The Commodity Futures Trading Commission in the US has found that ICAP brokers, including one known as “Lord Libor”, helped rig the inter-bank lending rate for a period of at least four years.  And the Financial Conduct Authority in the UK has said that the culture at ICAP Europe Limited exacerbated the problem, which included a “heavy focus on revenue at the expense of regulatory requirements”.  Indeed, it was discovered that the desk at the centre of the misconduct was not audited for four years.

Cameron fought tooth and nail last year to avoid launching a proper investigation into the rigging of interest rates and now it has come out that the company of one his biggest donors was heavily involved in the fraud.  In the House of Commons in July 2012, Ed Miliband called for a two-part, judge-led inquiry into what happened as well as the wider culture and practices of the industry.  But Cameron repeatedly refused.  Why was it that he was so determined not to act?
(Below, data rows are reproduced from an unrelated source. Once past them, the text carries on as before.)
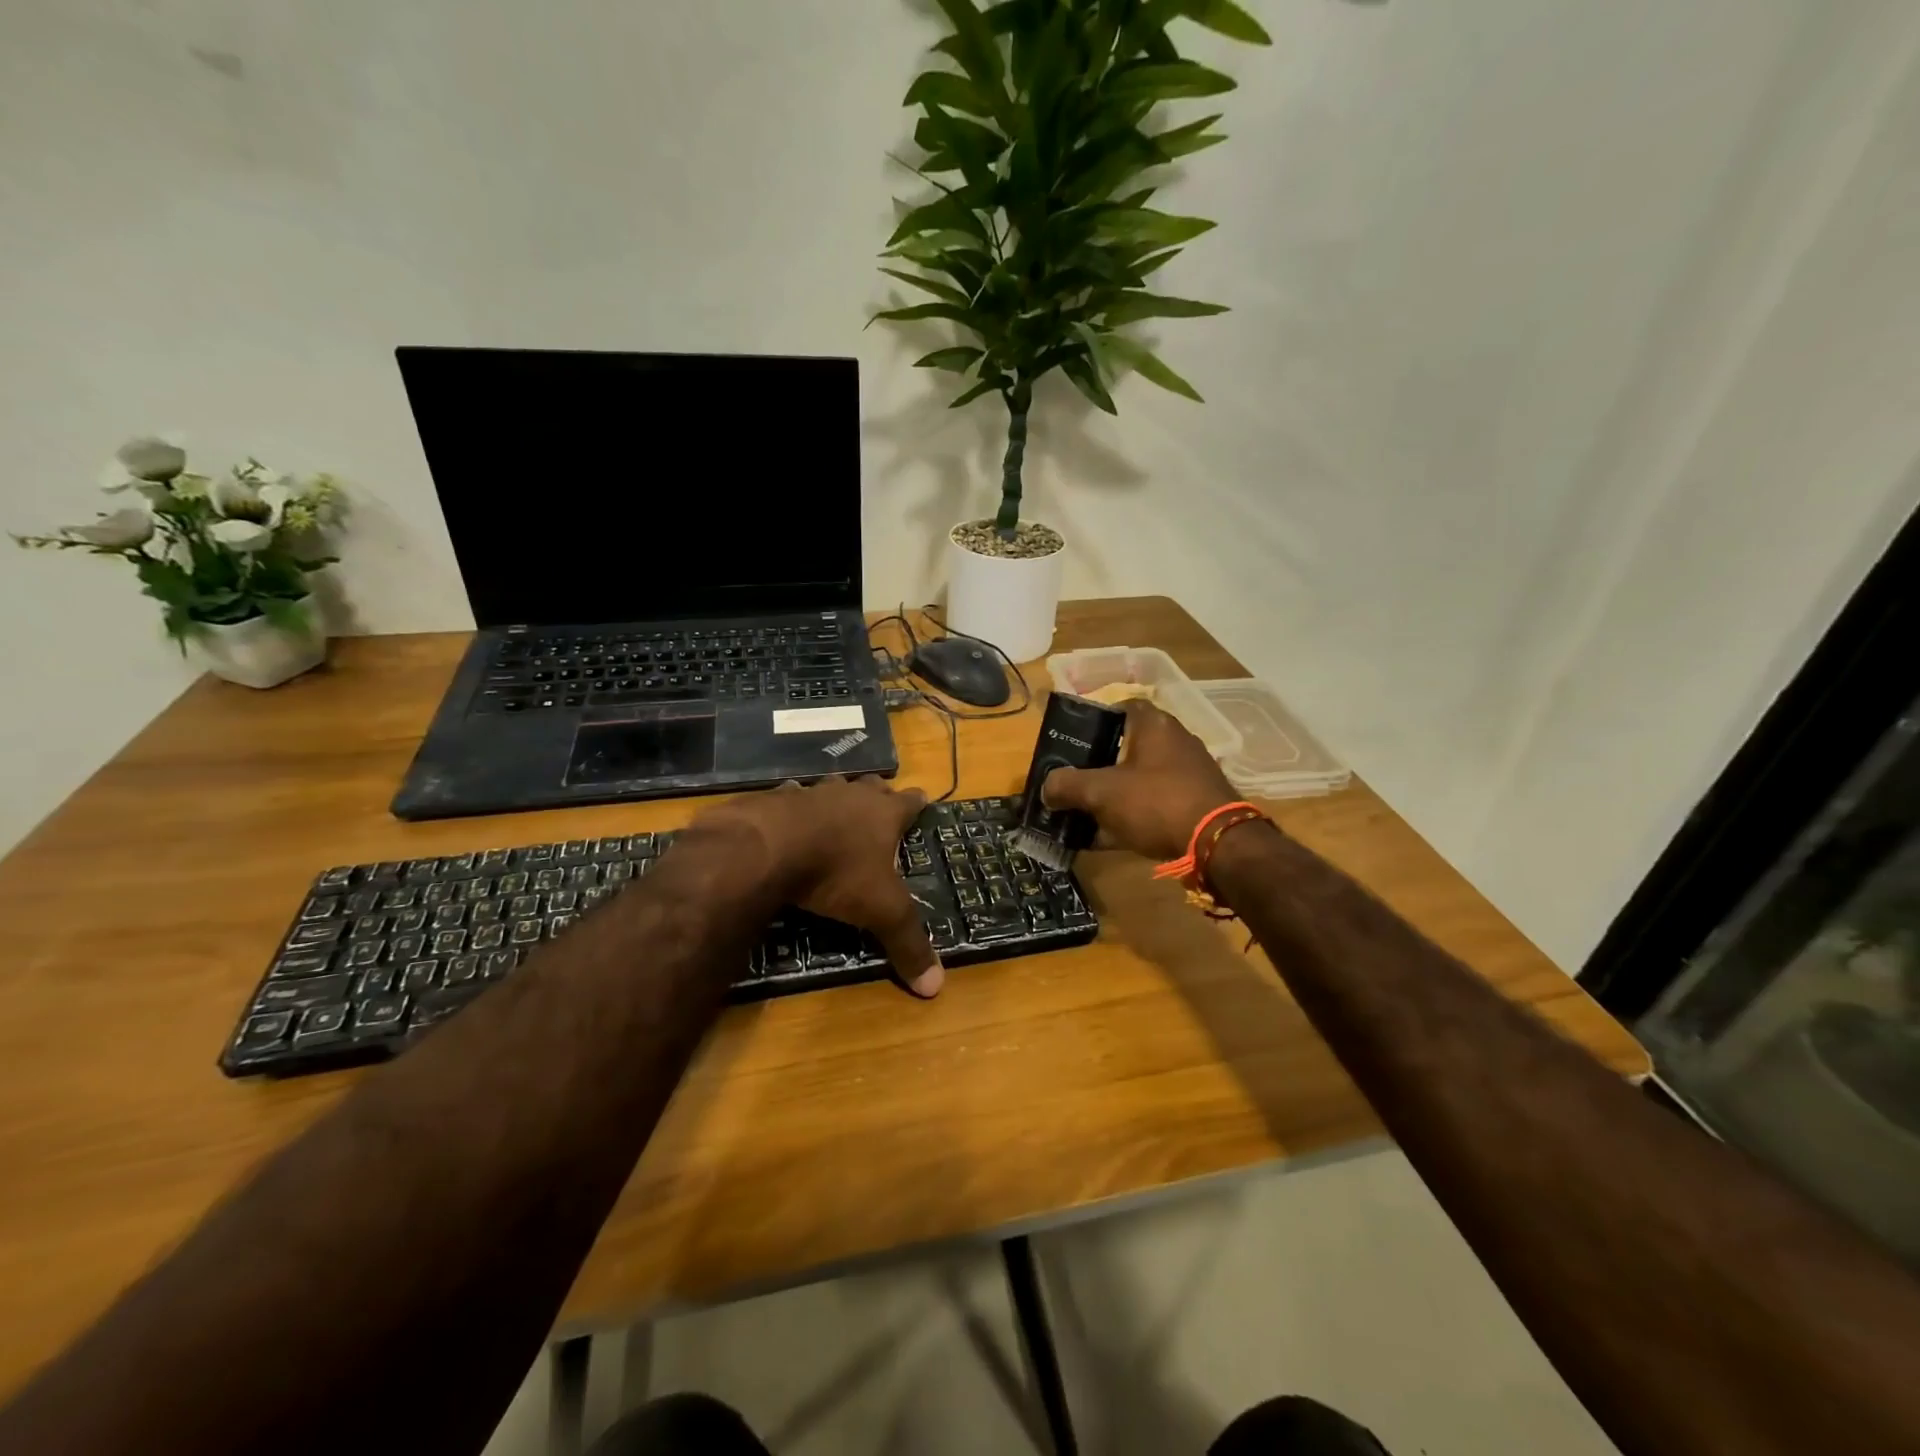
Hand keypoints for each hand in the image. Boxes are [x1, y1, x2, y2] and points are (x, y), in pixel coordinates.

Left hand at [696, 776, 942, 997]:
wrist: (768, 848)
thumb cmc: (837, 873)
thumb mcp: (881, 912)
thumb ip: (908, 944)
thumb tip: (936, 987)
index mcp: (883, 814)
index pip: (910, 802)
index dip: (917, 803)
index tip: (922, 799)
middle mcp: (851, 796)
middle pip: (871, 786)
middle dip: (878, 793)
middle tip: (880, 802)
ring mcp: (811, 794)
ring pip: (831, 787)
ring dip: (836, 797)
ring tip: (835, 810)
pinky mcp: (775, 801)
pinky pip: (789, 798)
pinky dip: (792, 808)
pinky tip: (787, 820)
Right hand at [1041, 699, 1240, 861]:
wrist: (1217, 844)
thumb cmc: (1156, 802)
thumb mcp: (1102, 792)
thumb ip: (1067, 785)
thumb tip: (1046, 788)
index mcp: (1154, 725)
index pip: (1121, 707)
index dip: (1094, 720)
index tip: (1072, 740)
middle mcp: (1174, 743)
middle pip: (1126, 747)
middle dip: (1096, 766)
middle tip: (1070, 781)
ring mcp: (1186, 776)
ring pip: (1136, 780)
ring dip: (1110, 796)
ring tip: (1081, 814)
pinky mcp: (1193, 806)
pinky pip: (1151, 806)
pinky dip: (1128, 818)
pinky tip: (1104, 838)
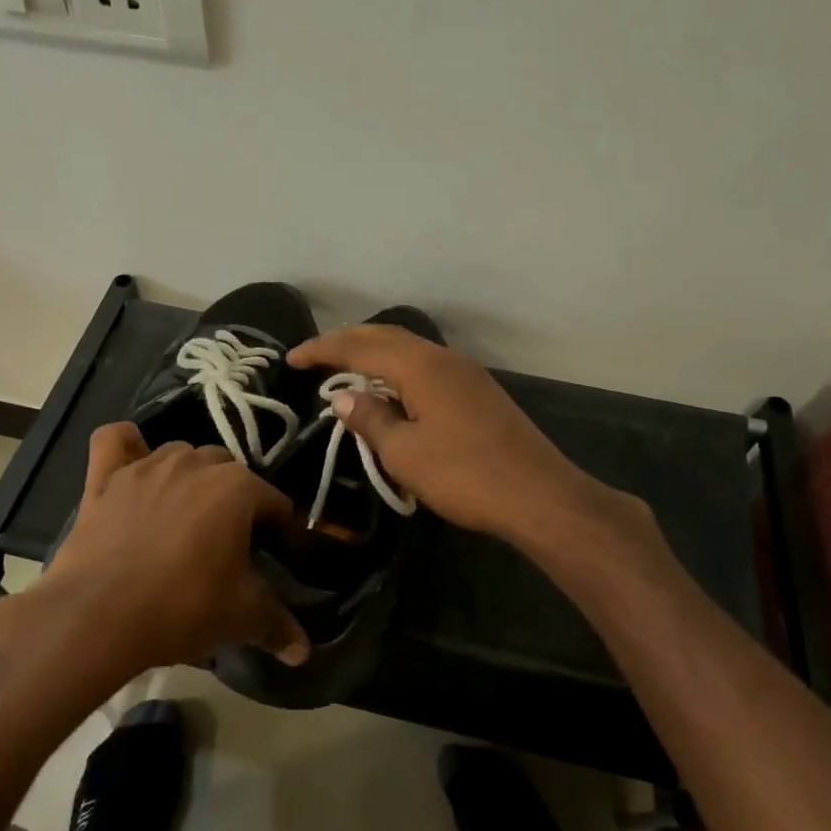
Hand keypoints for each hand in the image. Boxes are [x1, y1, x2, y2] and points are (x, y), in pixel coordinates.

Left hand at [46, 423, 310, 674]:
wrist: (98, 617)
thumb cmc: (183, 607)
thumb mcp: (241, 618)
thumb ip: (278, 625)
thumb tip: (303, 650)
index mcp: (237, 487)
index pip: (274, 502)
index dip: (280, 530)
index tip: (274, 557)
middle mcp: (194, 463)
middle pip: (228, 471)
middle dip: (235, 499)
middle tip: (228, 542)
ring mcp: (146, 466)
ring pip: (180, 454)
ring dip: (189, 476)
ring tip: (185, 515)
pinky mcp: (105, 478)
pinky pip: (114, 441)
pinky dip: (126, 445)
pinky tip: (132, 461)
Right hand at [288, 325, 611, 546]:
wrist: (538, 495)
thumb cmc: (464, 475)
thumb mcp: (404, 453)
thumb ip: (370, 419)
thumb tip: (343, 397)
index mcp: (420, 366)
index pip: (359, 346)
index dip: (322, 350)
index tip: (291, 359)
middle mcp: (443, 358)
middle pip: (386, 336)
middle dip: (347, 342)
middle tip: (315, 357)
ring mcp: (466, 372)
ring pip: (409, 349)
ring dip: (374, 353)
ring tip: (346, 369)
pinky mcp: (478, 391)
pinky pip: (426, 366)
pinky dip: (398, 369)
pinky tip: (391, 390)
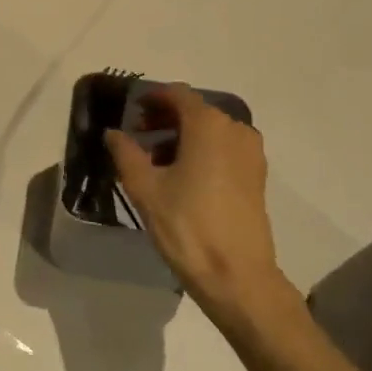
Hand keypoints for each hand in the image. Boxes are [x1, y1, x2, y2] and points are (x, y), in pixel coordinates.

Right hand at [105, 84, 286, 320]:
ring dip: (183, 137)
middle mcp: (235, 129)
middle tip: (138, 138)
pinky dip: (202, 152)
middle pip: (195, 111)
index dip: (152, 99)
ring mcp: (251, 153)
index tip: (131, 114)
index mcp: (208, 125)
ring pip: (211, 131)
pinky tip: (182, 177)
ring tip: (156, 162)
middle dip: (165, 119)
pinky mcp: (257, 176)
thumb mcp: (145, 188)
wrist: (237, 276)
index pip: (177, 94)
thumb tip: (114, 133)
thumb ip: (126, 153)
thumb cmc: (187, 226)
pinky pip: (225, 149)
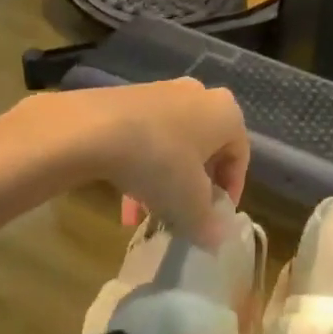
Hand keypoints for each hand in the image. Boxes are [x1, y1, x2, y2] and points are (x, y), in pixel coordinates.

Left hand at [52, 80, 248, 245]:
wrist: (92, 129)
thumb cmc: (160, 162)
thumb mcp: (190, 204)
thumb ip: (209, 225)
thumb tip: (217, 240)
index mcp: (226, 113)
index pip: (240, 157)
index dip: (230, 193)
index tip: (214, 219)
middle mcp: (199, 95)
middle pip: (204, 151)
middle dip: (192, 189)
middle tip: (181, 216)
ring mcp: (161, 93)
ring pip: (172, 146)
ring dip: (164, 182)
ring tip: (146, 214)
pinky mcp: (128, 98)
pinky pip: (145, 137)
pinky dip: (141, 166)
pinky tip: (124, 197)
Electoral Commission records show that Michael Spencer has donated a total of £4,804,681.46 to the Conservative Party.  This includes £279,389.59 in person and £4,525,291.87 through his holding company IPGL Ltd, which owns a chunk of ICAP.   He was also one of the “significant donors” who was given special access to the prime minister and the hancellor through private Downing Street dinners (the “dinners for donors” scandal) and as part of the Tories’ exclusive leader’s group.

Spencer was Cameron’s co-treasurer between 2006 and 2010 and he is still the chairman of the Conservative Foundation – an organisation set up to support the party’s financial future.  The minister for the cabinet office, Francis Maude, even described Michael Spencer as a “personal friend of the prime minister and the prime minister’s wife”.